(Input data)
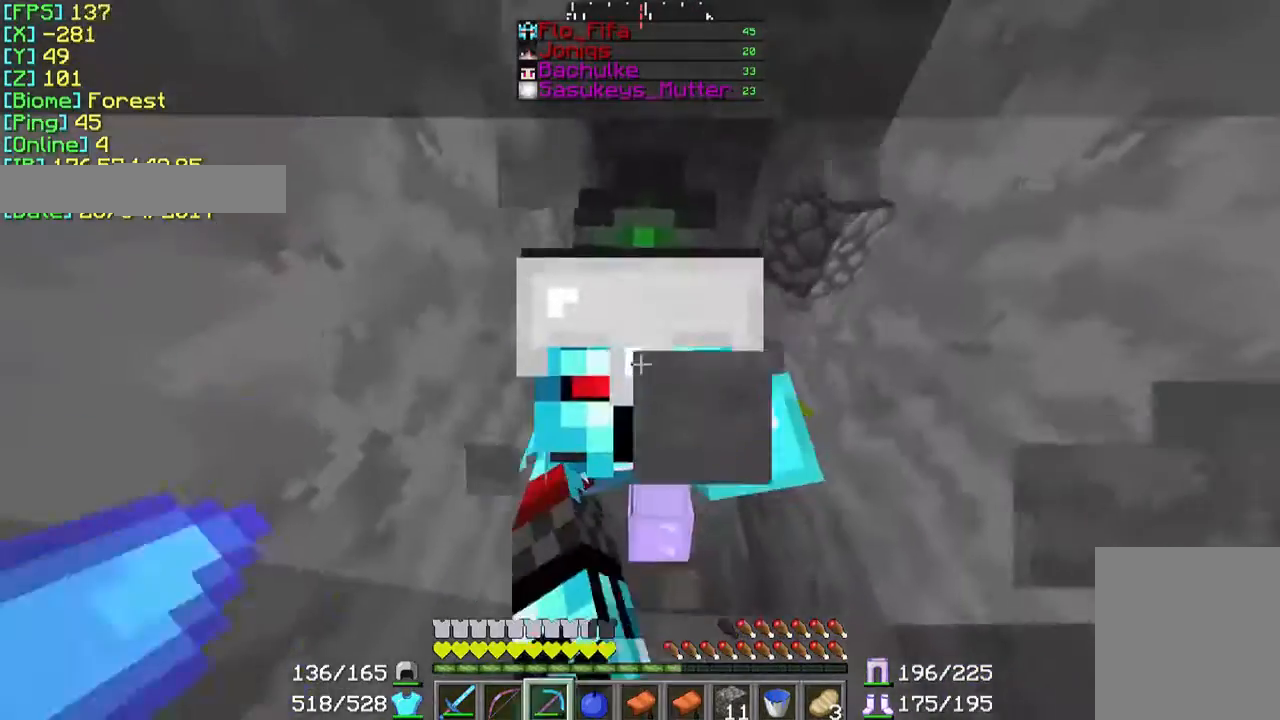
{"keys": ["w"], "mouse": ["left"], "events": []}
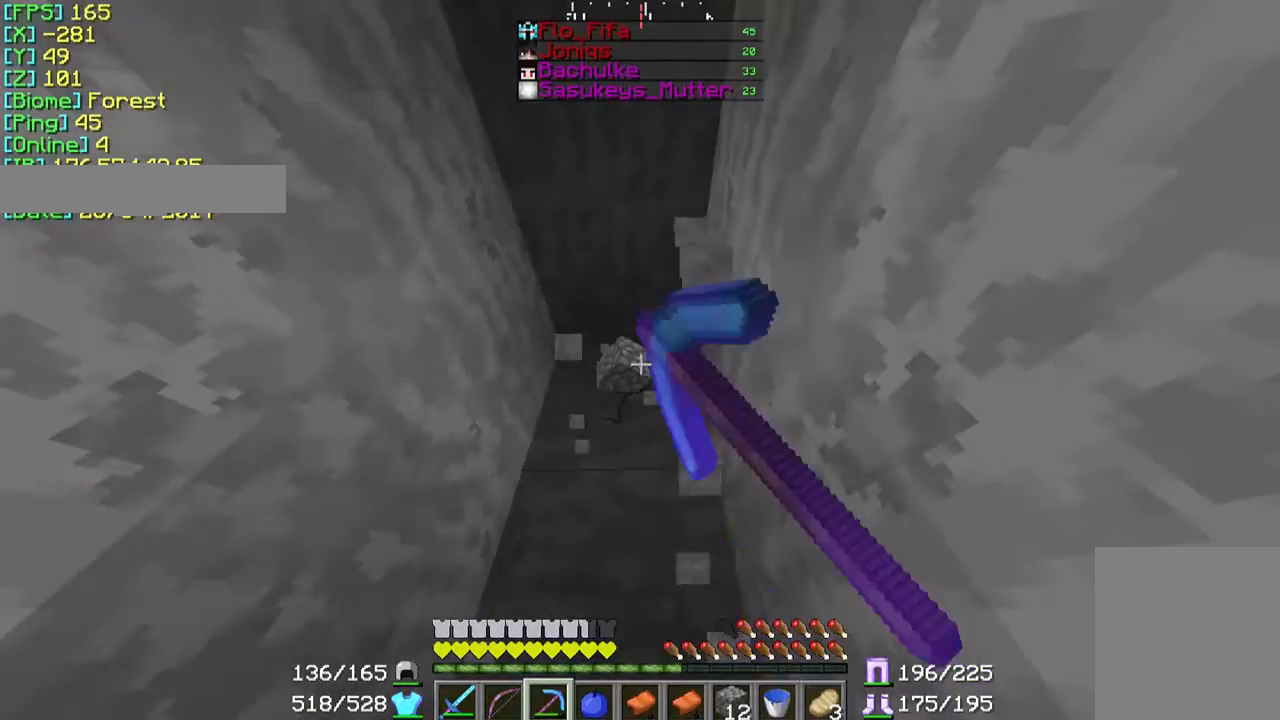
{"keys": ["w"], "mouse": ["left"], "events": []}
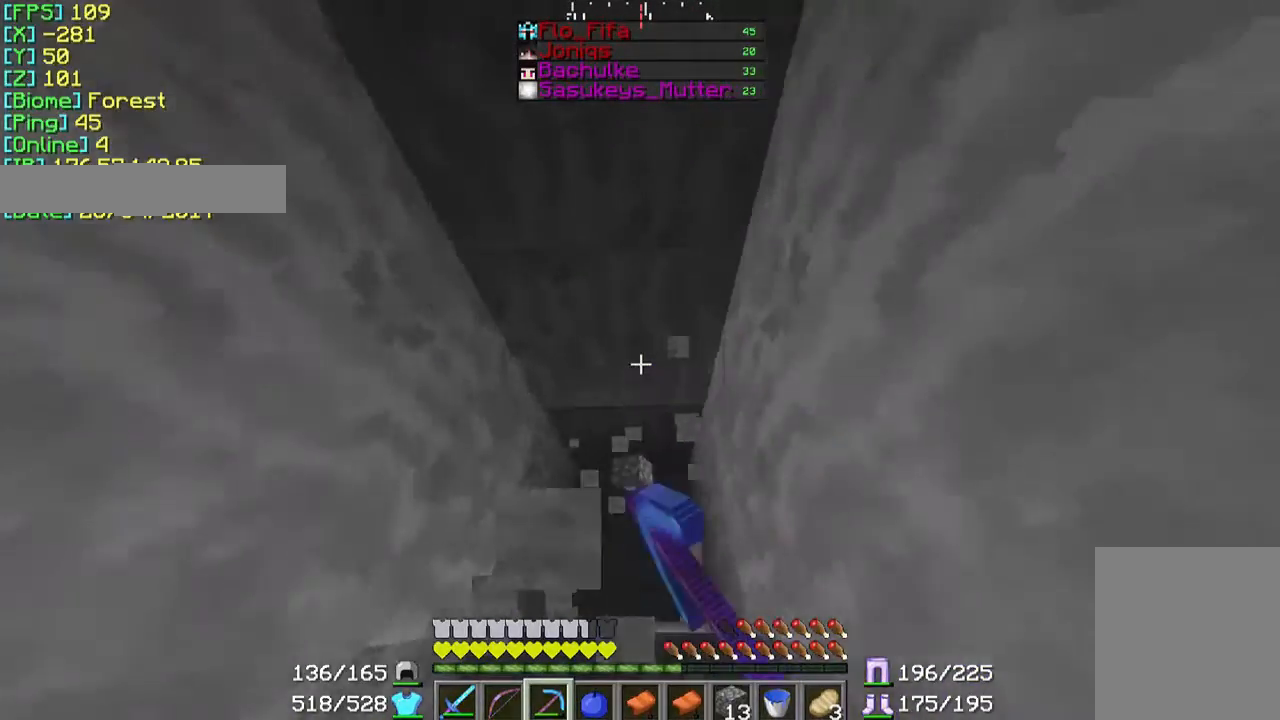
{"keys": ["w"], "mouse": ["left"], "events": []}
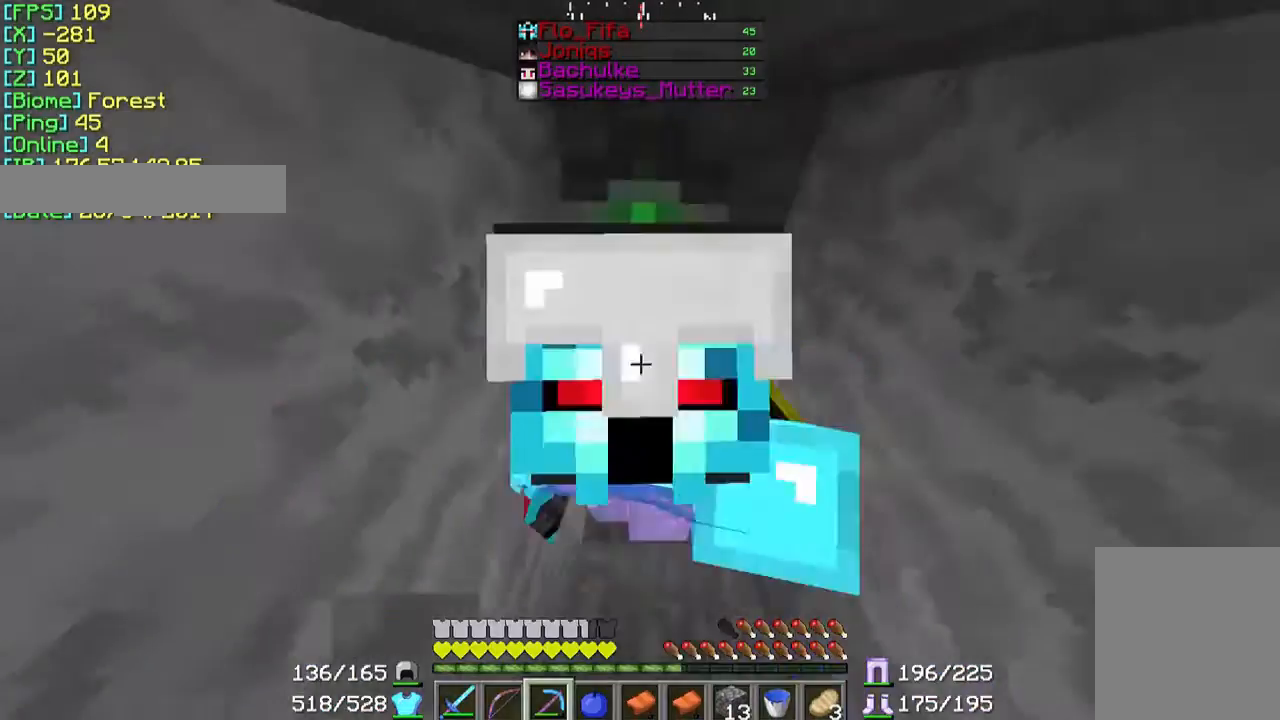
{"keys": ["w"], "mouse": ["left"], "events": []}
(End Input data)
Leaving the pictures aside, transcribe the entire listing exactly.

Exercise response:
{"keys": ["w"], "mouse": ["left"], "events": []}
{"keys": ["w"], "mouse": ["left"], "events": []}
{"keys": ["w"], "mouse": ["left"], "events": []}
{"keys": ["w"], "mouse": ["left"], "events": []}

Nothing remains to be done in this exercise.